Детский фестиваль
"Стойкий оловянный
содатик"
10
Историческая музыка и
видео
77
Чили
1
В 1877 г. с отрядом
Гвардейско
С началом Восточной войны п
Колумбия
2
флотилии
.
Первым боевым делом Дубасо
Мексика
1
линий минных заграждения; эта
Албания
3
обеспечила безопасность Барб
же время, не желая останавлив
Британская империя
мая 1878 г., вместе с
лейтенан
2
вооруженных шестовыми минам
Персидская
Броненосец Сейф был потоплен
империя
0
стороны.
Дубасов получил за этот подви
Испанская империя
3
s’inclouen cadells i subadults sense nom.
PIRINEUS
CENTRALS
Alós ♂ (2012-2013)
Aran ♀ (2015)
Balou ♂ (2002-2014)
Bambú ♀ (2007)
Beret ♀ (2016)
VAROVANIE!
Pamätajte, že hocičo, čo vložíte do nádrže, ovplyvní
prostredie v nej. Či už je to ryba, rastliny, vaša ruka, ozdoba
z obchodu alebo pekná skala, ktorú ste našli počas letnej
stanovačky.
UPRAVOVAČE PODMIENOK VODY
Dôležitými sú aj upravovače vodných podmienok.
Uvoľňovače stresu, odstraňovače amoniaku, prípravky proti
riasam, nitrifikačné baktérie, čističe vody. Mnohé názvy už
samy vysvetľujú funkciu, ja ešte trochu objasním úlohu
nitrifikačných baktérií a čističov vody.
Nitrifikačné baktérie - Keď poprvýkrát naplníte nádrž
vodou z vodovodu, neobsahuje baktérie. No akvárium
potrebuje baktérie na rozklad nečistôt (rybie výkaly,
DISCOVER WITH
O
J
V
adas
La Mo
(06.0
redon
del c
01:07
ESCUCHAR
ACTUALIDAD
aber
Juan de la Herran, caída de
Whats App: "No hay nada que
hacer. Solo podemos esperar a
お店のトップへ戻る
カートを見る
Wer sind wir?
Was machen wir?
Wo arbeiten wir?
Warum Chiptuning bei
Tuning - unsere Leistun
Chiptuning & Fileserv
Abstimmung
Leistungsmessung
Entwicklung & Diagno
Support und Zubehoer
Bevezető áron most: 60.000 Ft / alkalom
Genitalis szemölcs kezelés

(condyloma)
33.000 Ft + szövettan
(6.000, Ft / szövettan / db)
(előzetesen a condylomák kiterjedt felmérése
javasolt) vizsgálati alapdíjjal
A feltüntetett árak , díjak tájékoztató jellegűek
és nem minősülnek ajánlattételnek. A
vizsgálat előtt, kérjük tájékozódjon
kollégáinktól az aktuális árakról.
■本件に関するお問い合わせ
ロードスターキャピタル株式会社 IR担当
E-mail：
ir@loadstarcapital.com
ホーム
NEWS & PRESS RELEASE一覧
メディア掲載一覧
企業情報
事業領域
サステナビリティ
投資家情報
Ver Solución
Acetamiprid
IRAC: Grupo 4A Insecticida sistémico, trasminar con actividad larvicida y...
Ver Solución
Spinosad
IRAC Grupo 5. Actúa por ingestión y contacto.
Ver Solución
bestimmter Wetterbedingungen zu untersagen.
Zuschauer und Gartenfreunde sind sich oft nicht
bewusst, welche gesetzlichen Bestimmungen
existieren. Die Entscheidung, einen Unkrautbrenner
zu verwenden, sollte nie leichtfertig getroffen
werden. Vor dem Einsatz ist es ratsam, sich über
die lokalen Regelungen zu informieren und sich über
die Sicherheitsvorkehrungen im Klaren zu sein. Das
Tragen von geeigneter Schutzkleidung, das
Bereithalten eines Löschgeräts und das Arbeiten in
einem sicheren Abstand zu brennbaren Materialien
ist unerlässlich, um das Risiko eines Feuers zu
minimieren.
★ ★ ★ ★ ★ ★ ★
## Goal of the exercise
Which lines above contain the word "империя"? Copy each of them.

## Solved exercise
Британская империя
империя
Испанская империя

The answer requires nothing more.